Since you are simultaneously burning fat and building muscle, this two-step method is ideal. Why wait? You can burn calories and gain muscle all at the same time!
Burn Fat
Interval training is among the quickest ways to burn fat. According to a study by the American College of Sports Medicine, more calories are burned during short, high intensity workouts than in lengthy more slow paced workouts. The main idea behind interval training is a high level of intensity. It uses small cardio bursts mixed between intervals of slower exercises, which allows you to get a full body workout while maximizing your calorie and fat burning abilities.
The anaerobic and aerobic body systems will burn more fat under this type of exercise program.

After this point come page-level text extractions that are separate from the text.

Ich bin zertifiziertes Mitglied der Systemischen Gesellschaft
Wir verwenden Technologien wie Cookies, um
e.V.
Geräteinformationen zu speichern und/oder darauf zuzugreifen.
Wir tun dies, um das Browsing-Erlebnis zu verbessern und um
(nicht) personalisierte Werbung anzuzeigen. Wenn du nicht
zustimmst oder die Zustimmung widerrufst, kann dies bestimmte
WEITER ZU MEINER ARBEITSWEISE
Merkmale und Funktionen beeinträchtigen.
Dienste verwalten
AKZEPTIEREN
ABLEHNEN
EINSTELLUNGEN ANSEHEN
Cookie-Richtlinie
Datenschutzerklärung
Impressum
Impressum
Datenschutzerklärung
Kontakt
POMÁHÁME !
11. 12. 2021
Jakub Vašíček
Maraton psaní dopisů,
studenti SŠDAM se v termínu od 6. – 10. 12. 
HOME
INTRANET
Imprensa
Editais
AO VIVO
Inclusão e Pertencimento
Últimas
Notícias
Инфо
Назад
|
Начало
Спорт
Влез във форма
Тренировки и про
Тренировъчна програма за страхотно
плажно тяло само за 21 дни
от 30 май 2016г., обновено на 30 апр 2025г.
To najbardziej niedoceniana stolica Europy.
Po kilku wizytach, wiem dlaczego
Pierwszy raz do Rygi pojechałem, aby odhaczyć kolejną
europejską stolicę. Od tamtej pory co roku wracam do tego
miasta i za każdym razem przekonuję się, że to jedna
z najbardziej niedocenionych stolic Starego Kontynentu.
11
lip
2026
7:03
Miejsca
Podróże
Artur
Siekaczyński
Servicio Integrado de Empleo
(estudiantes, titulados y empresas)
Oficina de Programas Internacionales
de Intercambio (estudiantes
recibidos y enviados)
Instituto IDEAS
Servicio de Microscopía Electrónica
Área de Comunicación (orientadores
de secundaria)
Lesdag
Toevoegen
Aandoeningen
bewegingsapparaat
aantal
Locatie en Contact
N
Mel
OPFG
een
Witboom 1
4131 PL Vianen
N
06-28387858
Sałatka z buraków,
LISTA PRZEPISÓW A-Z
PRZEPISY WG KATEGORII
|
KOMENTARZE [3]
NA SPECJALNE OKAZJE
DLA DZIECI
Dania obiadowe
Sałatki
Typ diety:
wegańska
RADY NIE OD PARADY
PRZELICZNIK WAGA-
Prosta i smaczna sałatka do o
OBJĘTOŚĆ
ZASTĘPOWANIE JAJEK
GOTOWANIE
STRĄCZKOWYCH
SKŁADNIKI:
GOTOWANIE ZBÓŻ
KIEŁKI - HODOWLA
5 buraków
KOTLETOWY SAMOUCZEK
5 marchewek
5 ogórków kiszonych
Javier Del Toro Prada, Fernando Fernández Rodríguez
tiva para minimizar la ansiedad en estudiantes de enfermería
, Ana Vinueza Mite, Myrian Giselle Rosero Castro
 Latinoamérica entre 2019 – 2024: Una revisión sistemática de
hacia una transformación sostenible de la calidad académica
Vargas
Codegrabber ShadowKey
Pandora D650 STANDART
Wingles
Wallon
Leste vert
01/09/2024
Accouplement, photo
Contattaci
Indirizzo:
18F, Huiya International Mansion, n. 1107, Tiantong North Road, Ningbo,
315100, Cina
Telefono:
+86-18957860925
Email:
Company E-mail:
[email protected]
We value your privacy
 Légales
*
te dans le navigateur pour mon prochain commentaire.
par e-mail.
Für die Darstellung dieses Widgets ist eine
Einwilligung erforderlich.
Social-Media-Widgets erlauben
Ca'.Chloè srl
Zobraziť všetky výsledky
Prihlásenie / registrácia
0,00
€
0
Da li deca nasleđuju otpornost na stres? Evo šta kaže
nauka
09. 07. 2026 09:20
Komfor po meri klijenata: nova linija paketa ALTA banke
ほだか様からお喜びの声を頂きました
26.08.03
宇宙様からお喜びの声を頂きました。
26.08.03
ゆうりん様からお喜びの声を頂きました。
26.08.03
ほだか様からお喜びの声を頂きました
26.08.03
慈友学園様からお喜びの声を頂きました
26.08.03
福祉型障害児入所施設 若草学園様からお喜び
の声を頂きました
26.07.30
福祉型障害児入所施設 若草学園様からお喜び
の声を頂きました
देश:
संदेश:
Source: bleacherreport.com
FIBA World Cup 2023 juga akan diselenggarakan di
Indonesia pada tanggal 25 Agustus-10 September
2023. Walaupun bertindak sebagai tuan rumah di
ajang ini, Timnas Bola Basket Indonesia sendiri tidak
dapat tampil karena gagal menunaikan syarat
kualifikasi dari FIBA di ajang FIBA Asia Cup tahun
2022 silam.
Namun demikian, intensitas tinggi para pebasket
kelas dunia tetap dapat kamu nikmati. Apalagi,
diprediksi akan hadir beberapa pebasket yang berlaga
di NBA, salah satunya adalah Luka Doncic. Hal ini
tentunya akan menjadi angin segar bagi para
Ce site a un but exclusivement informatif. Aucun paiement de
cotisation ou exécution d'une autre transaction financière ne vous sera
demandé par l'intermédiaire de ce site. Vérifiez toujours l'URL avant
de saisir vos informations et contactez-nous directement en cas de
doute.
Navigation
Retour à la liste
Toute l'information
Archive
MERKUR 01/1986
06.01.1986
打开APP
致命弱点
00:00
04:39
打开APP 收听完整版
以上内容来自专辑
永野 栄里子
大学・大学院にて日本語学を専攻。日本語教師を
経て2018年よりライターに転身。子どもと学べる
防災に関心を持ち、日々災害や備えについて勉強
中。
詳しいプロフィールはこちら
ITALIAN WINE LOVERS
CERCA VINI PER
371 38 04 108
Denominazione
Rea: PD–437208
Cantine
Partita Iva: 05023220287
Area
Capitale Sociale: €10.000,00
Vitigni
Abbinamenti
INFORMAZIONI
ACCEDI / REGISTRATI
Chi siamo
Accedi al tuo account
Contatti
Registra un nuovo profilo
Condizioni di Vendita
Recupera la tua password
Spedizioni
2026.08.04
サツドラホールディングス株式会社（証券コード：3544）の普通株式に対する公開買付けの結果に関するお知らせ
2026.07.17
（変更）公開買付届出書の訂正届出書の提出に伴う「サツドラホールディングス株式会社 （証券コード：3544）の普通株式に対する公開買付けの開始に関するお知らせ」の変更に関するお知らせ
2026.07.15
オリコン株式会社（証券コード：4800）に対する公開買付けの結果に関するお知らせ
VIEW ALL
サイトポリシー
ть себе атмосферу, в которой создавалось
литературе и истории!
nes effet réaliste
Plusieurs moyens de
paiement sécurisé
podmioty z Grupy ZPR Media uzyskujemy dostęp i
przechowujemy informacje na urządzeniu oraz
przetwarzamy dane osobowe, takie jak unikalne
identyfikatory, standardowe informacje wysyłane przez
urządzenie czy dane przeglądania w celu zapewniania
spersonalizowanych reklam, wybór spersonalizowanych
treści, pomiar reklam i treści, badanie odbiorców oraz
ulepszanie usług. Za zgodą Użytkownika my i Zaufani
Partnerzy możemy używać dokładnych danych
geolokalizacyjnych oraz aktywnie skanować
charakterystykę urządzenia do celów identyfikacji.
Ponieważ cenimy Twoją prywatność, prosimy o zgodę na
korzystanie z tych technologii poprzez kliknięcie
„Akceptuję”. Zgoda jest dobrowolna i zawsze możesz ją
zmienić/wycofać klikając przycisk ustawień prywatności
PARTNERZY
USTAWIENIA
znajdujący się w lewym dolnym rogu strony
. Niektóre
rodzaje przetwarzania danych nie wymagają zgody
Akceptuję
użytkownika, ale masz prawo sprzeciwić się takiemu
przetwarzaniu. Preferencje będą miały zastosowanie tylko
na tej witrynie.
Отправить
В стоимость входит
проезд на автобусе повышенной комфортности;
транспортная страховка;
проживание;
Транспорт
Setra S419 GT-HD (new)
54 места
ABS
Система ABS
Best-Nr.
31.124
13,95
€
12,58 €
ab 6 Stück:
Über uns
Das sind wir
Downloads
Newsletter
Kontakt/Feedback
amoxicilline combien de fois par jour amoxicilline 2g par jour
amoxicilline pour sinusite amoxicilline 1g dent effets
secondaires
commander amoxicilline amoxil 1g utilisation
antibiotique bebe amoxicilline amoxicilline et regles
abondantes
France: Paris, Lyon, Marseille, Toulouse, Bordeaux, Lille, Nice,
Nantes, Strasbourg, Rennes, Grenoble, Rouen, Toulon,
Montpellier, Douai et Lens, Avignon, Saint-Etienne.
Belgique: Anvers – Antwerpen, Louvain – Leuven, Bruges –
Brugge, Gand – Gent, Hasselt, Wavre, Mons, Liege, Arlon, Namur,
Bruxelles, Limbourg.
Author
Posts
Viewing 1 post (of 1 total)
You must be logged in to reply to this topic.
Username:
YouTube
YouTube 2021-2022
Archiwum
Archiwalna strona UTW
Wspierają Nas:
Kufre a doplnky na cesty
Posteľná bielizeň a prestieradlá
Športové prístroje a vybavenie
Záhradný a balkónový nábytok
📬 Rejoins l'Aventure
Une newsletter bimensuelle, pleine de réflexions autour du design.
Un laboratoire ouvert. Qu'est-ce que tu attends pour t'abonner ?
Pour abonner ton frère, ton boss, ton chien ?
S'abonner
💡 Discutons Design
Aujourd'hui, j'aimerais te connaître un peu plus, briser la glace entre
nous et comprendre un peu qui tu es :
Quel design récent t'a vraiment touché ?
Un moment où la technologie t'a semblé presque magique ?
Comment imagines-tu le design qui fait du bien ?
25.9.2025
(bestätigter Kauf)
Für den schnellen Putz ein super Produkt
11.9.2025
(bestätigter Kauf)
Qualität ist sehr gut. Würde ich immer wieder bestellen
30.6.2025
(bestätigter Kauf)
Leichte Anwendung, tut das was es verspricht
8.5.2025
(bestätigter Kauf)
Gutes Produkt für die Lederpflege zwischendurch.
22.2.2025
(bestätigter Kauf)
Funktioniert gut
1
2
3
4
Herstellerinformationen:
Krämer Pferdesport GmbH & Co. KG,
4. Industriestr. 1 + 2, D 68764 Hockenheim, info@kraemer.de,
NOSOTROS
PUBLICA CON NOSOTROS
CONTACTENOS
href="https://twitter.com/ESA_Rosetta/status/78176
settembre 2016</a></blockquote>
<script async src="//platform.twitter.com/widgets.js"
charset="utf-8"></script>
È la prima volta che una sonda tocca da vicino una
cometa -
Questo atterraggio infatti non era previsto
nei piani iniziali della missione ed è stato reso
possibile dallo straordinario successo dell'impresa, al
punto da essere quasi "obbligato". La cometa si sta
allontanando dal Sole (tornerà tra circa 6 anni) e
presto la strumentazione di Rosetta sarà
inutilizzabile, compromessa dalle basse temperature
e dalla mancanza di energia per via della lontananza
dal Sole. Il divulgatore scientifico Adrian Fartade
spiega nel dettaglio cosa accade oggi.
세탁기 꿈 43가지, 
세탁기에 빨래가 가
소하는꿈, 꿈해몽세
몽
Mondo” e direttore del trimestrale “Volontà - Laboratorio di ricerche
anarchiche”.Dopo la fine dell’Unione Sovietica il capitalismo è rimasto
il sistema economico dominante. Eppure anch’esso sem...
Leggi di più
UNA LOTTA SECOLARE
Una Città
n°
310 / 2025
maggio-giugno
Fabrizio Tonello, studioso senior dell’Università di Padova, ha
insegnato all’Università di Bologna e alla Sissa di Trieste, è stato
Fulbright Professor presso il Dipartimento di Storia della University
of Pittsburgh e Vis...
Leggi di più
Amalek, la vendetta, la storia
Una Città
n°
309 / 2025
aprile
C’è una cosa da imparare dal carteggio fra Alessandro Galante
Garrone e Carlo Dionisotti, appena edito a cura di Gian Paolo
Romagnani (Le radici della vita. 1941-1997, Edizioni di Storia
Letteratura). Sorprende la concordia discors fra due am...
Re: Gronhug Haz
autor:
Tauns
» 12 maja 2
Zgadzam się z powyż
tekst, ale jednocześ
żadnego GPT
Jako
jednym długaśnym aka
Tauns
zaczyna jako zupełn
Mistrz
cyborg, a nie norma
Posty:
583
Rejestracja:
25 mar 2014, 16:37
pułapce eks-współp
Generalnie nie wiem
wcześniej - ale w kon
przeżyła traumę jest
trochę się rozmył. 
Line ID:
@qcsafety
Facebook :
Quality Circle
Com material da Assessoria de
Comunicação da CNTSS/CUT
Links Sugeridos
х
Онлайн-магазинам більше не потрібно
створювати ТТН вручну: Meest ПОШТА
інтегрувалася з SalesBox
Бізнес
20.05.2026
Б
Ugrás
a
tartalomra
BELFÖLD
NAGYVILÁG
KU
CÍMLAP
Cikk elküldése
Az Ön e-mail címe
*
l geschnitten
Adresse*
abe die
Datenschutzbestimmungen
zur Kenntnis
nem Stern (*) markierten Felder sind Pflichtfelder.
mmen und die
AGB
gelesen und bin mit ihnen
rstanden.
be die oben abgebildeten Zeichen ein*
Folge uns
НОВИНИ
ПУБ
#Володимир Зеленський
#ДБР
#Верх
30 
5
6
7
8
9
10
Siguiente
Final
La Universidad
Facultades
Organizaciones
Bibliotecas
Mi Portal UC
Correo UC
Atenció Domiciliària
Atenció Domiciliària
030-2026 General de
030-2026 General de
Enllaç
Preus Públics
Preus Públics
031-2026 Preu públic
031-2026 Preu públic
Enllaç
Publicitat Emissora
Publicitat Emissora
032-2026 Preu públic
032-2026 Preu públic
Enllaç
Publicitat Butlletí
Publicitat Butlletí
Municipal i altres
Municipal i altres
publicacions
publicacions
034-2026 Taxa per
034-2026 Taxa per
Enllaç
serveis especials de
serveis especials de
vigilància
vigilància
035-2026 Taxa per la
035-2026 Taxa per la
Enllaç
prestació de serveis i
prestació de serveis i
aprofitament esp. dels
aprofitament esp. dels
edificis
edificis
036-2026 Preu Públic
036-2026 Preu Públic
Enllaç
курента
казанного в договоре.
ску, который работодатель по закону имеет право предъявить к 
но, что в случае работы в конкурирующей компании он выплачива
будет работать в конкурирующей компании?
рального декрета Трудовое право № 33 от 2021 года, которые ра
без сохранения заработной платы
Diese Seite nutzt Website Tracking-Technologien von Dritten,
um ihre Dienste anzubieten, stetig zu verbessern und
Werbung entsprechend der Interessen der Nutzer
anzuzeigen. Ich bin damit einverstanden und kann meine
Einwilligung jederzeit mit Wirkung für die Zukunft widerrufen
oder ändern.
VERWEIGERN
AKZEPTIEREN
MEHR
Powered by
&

The anaerobic system, triggered by fast aerobic exercise, uses energy stored in the muscles. To begin the aerobic system, you start with slower workouts. These allow your body to take oxygen and change carbohydrates that have been stored into energy. Burning of maximum amount of calories and building of muscle is attributed to changing of systems.
How would I begin my interval training? To warm up your muscles, do some walking in place, followed by stretches, which will loosen your muscles. The warm-up and stretching phase
After the two minutes pass, you can start the fast interval. This interval also lasts two minutes, however the focus now is on high impact exercise such as running or jumping rope. To get maximum effect alternate two minutes fast and slow intervals for 30 to 60 minutes.
Gain More Muscle
Interval training certainly does help in gaining some muscle however, using the two-fold interval training and weightlifting routine will provide the best overall results in the shortest period of time. Alternating days between interval training and weightlifting is the most effective method. This will give some rest to your weight lifting muscles, yet you are still able to build different muscles and burn calories.
Make sure you exercise slowly when you weight lift so that your muscles can advantage as much as possible from the workout. In addition, be sure to do diverse strength exercises to work many different muscle groups: arms, legs, inner and outer, triceps and biceps, deltoids, gluteus, pectorals and more.
You can train your abs every day, since they are stronger muscles. Therefore, you should do sit-ups and crunches during both routines, if at all possible.
Since you are simultaneously burning fat and building muscle, this two-step method is ideal. Why wait? You can burn calories and gain muscle all at the same time!